How do you actually LEARN to cook?

A Christmas gift of an instant pot was the gateway to my learning journey.

From there, I'm a huge fan of Jacques Pepin, and his simple approach and TONs of books and videos out there.

My biggest improvement was in making dishes with "pan sauces"

Repetition of variations on recipes with pan sauces taught me so many things.

After a while, you start to learn the "concepts" and order of things, and the how's and why's.

I'll try to make a short list:

  1. Drying meat and bringing meat to room temp

  2. Developing Fond - using a stainless tri-ply pan and learning to get pan temp right with "mercury ball" method.

  3. Learning the order of the recipe, Brown meat then remove, cook onions/garlic, deglaze with with stock/wine/liquor, add optional things to sauce like dijon mustard, tomato paste, sour cream, heavy cream, squeeze of lemon.

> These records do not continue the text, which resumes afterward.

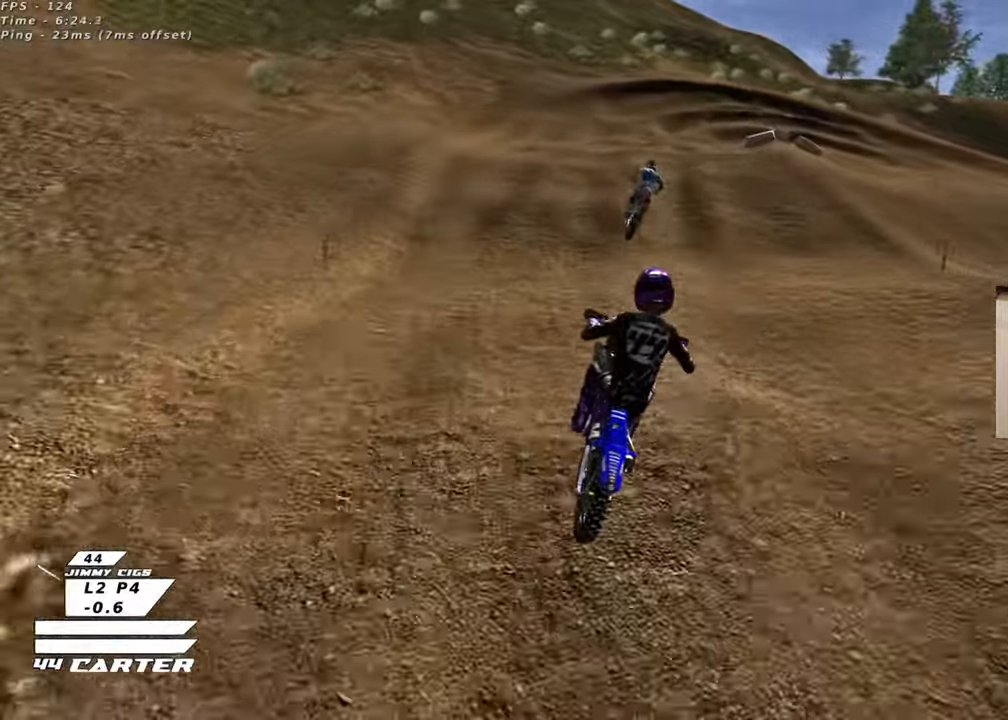
{"buttons": ["L2"], "left_stick": "center", "right_stick": "center", "events": [[33, "R2", "up"], [350, "X", "down"], [383, "L2", "down"], [433, "X", "up"], [500, "left_stick", "center"]]}
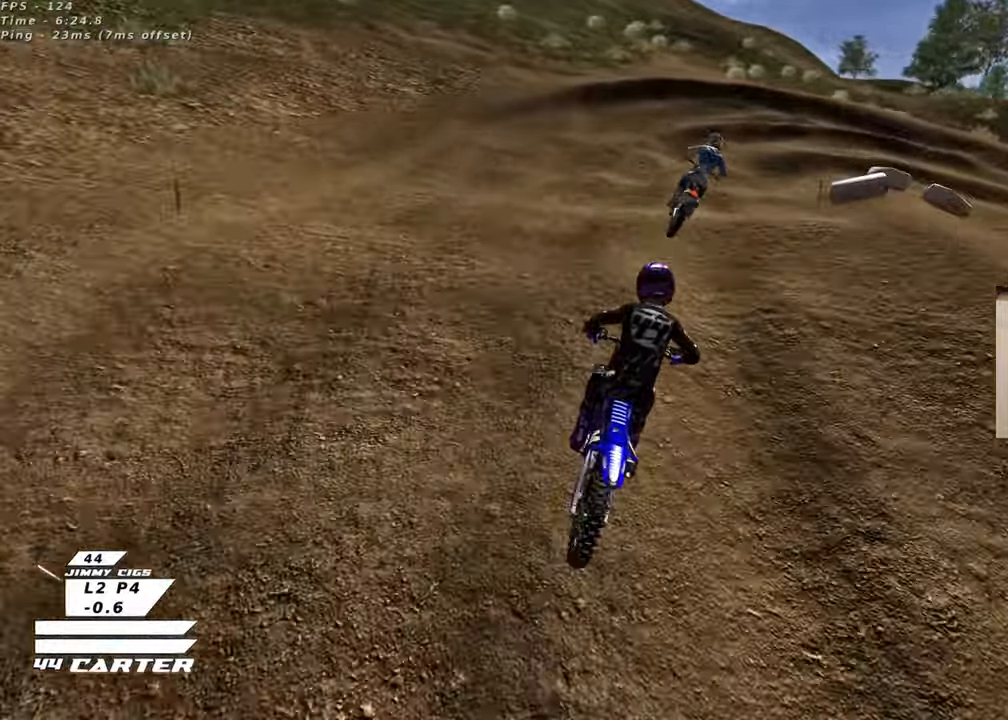
{"buttons": ["R2"], "left_stick": "up", "right_stick": "center", "events": [[33, "L2", "up"], [67, "left_stick", "down"], [83, "R2", "down"], [283, "left_stick", "right"], [383, "left_stick", "up"]]}
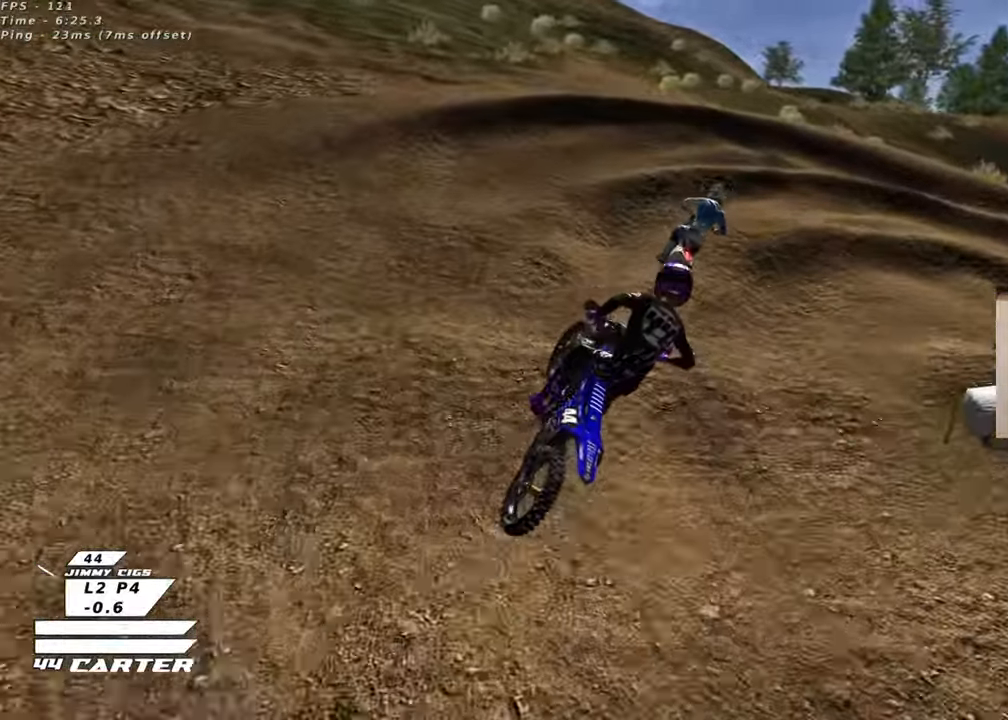
{"buttons": ["X", "L2"], "left_stick": "up-right", "right_stick": "center", "events": [[17, "R2", "up"], [133, "X", "down"], [167, "left_stick", "center"], [217, "X", "up"], [217, "left_stick", "up-left"], [317, "L2", "down"], [317, "X", "down"], [317, "left_stick", "up"], [400, "X", "up"], [417, "left_stick", "up-right"], [500, "X", "down"]]}
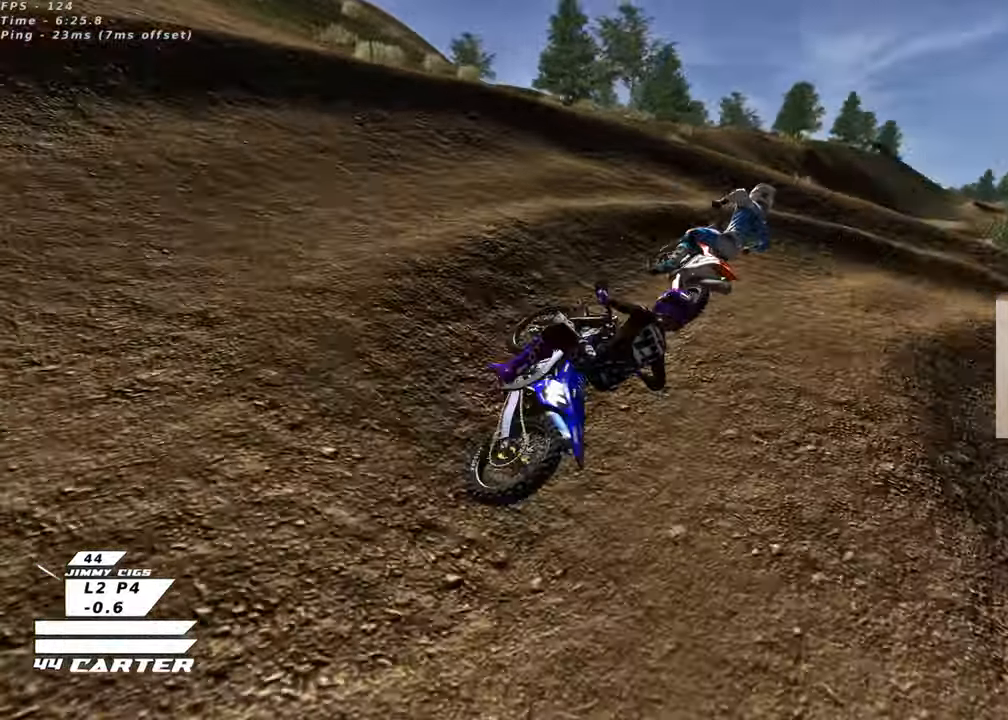
{"buttons": ["L2"], "left_stick": "up-left", "right_stick": "center", "events": [[83, "X", "up"], [83, "left_stick", "right"], [333, "left_stick", "left"], [483, "left_stick", "up-left"]]}
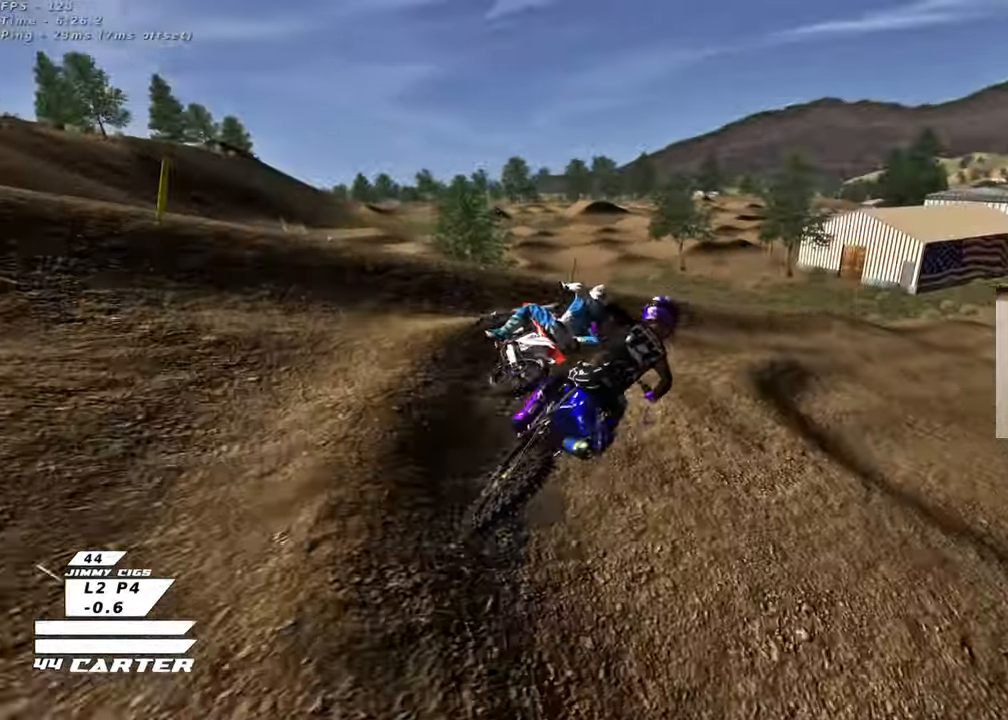
{"buttons": ["R2", "R3"], "left_stick": "up", "right_stick": "left", "events": [[133, "L2", "up"], [233, "left_stick", "up"], [267, "R2", "down"], [400, "R3", "down"], [400, "right_stick", "left"]]}
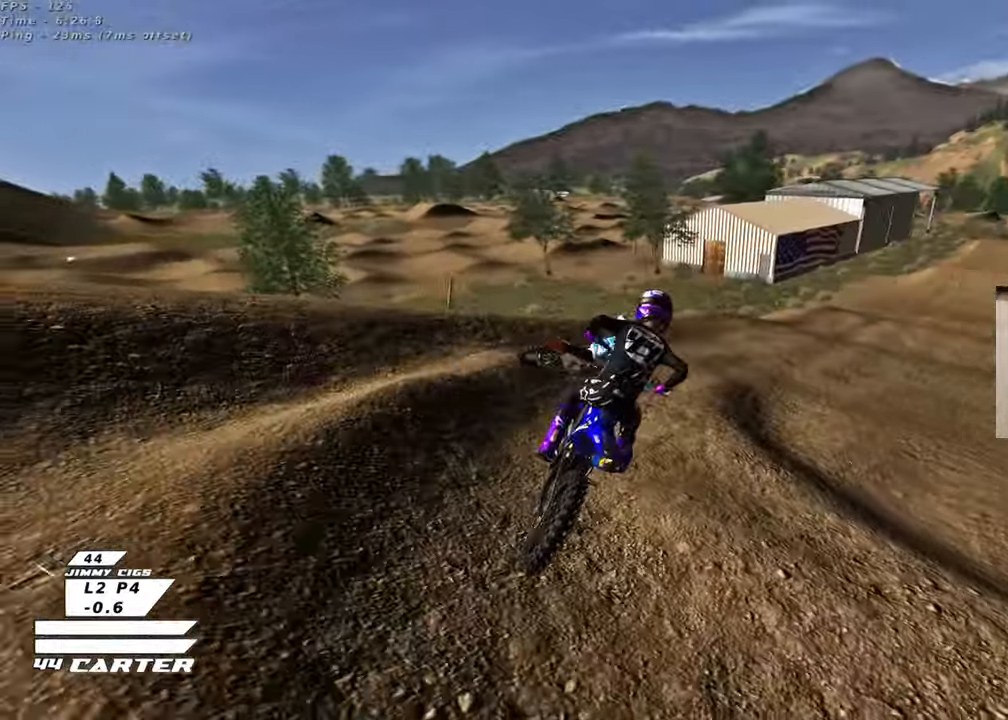
{"buttons": ["R2", "R3"], "left_stick": "up-left", "right_stick": "left", "events": [[417, "left_stick", "up-left"]]}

  4. From the show/book of "Salt, Fat, Acid, Heat", I learned about the importance of "pre-salting" your proteins. What an amazing difference it makes salting your chicken/steak 24hrs ahead and letting it air dry. So much better flavor and browning.

  5. Using timers, and cooking with care. Good cooking takes focus and attention. You can't put something on a pan and go watch a show. You need to put in that love/effort and be attentive as you would be watching a baby.

Anyways, I recommend working on one "type" of dish first and getting the hang of it and perfecting it.

It takes practice. Learn one dish that you like, then that will give you confidence to learn another.